▶ **Problem details**: The task requires repeating, word for word, the lines from the one with "locales y posicionándose" through the end of the material, leaving out all pictures.
=-=-=
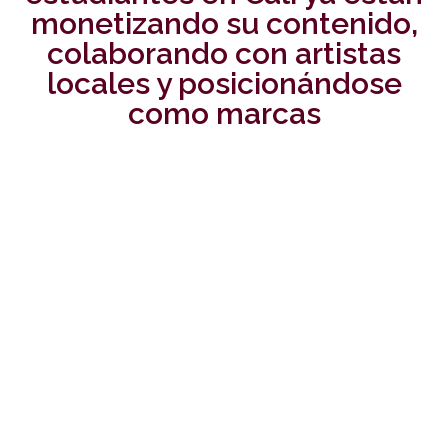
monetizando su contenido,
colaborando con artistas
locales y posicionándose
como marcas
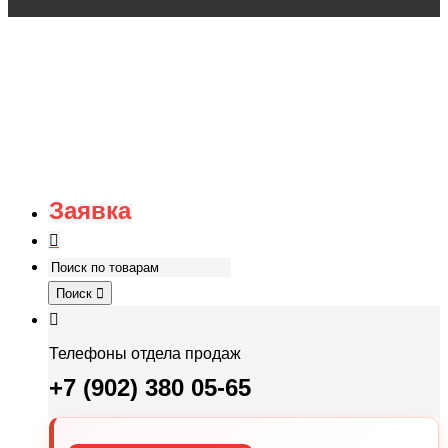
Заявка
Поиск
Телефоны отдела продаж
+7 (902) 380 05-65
=-=-=
▶ **Written response**:
locales y posicionándose
como marcas
Заявка
Поиск
Телефоны отдела продаж
+7 (902) 380 05-65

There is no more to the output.